Forces a write of all data remanining in the buffer to the target array.

buffered_write(data)

Writes data to the target array, first passing the data through the buffer. With any call of this function, data can have any number of elements.

In data_tools.patches.

The following is some support code for generating and saving image patches.

class patch_generator(object)

This class creates a generator object which extract 2D patches from a slice or volume. Patches extracted at an edge are mirrored by default (else, zero-padded). Patches are always returned as float32.

Class initialization uses the following arguments:

def __init__(self, patchsize, source, binary_mask=None,
             random_order=False, mirrored=True, max_num=None)

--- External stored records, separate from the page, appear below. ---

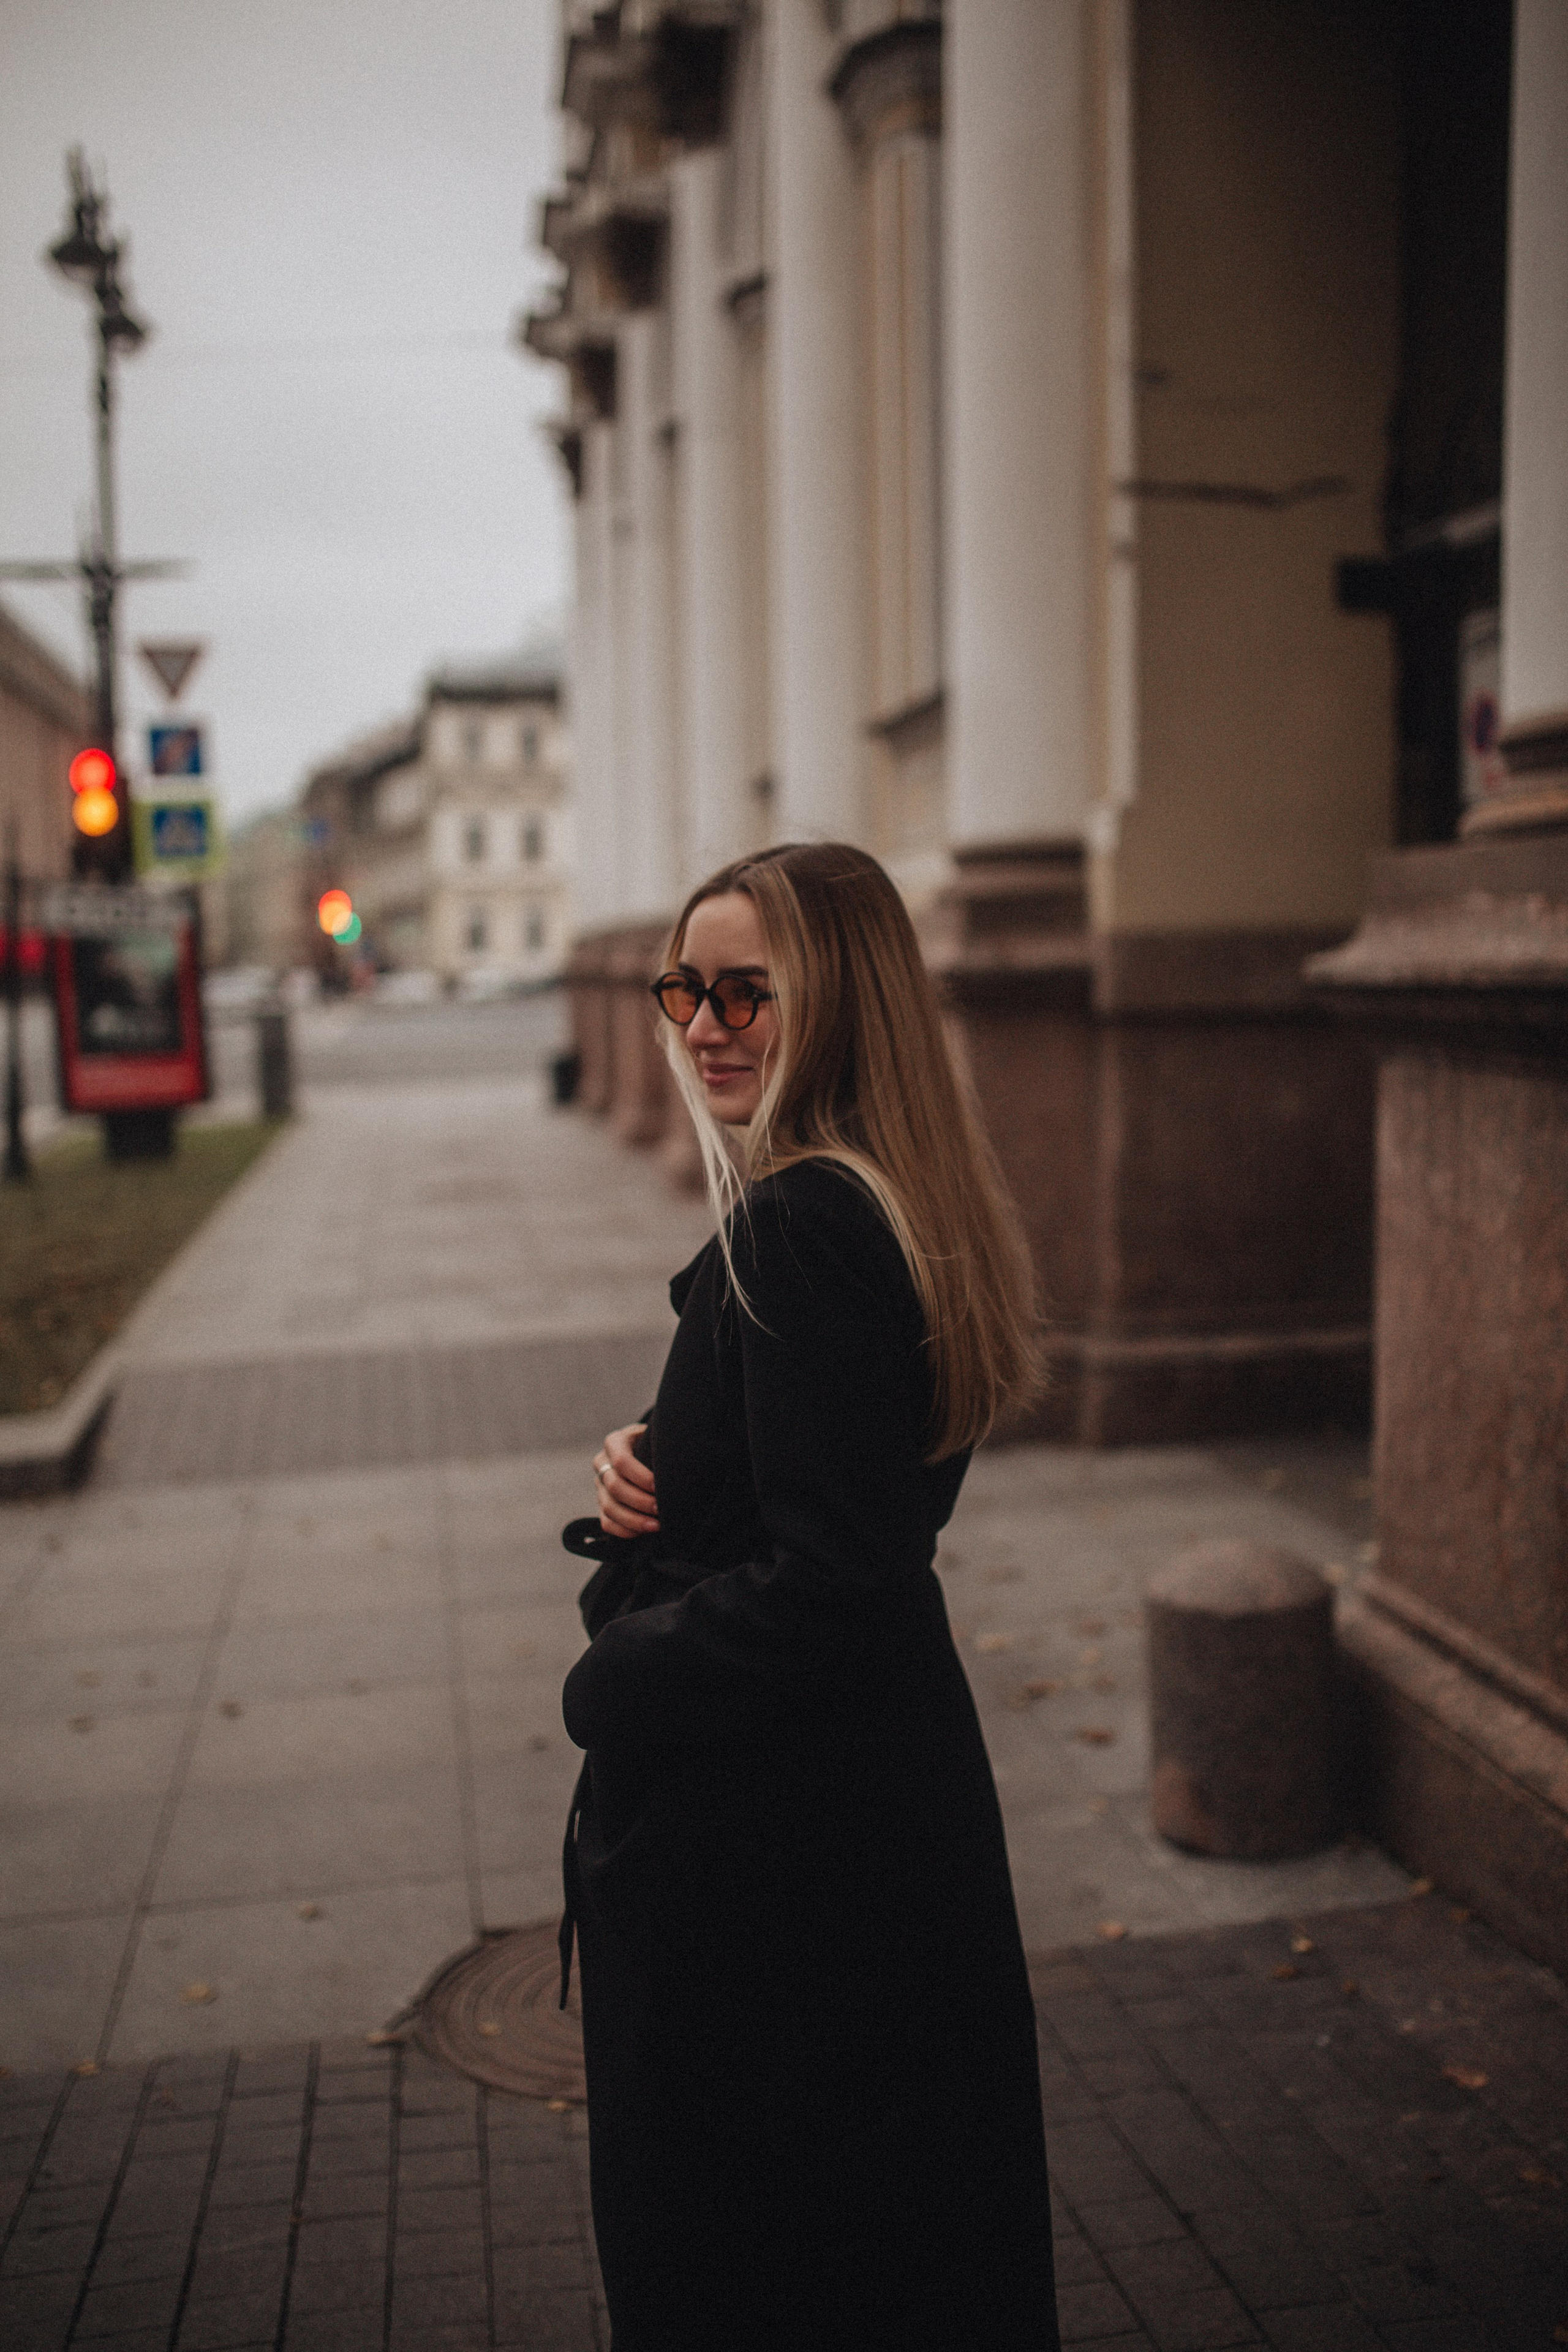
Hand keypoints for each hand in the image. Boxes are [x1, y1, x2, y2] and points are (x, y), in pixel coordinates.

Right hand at [594, 1423, 658, 1538]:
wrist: (648, 1451)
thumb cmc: (658, 1445)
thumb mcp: (658, 1438)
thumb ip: (664, 1447)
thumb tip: (678, 1469)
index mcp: (615, 1442)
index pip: (621, 1461)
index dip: (640, 1476)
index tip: (659, 1486)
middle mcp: (602, 1463)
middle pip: (615, 1486)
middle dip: (640, 1501)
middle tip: (661, 1509)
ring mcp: (600, 1485)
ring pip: (609, 1507)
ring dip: (633, 1520)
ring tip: (656, 1526)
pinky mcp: (602, 1504)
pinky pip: (607, 1522)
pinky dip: (625, 1530)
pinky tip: (644, 1532)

• patchsize : edge size of square patches to extract (scalar)
• source : a slice or volume from which to extract patches
• binary_mask : (optional) extract patches only where mask is True
• random_order : randomize the order of patch extraction
• mirrored : at source edges, mirror the patches; else, zero-pad
• max_num : (optional) stop after extracting this number of patches

This is a convenience function to extract patches from a stack of images (and optionally, a corresponding stack target classification masks) and save them to a memory-mapped file. For each class, one dataset/array/directory is used.

def create_dataset(save_path, patchsize, volume,
                   mask=None, class_list=None, random_order=True, batchsize=32,
                   file_format='hdf5', kwargs={}, show_progress=False)

• save_path : directory to save dataset files/folders in
• patchsize : the size of the square 2D patches
• volume : the stack of input images
• mask : the stack of input masks (not binary)
• class_list : a list of mask values (eg. class_list[0] is the mask value for class 0)
• random_order : randomize patch order
• batchsize : the number of patches to write to disk at a time (affects write speed)
• file_format : 'bcolz', 'hdf5'
• kwargs : a dictionary of arguments to pass to the dataset_writer object corresponding to the file format
• show_progress :show a progressbar.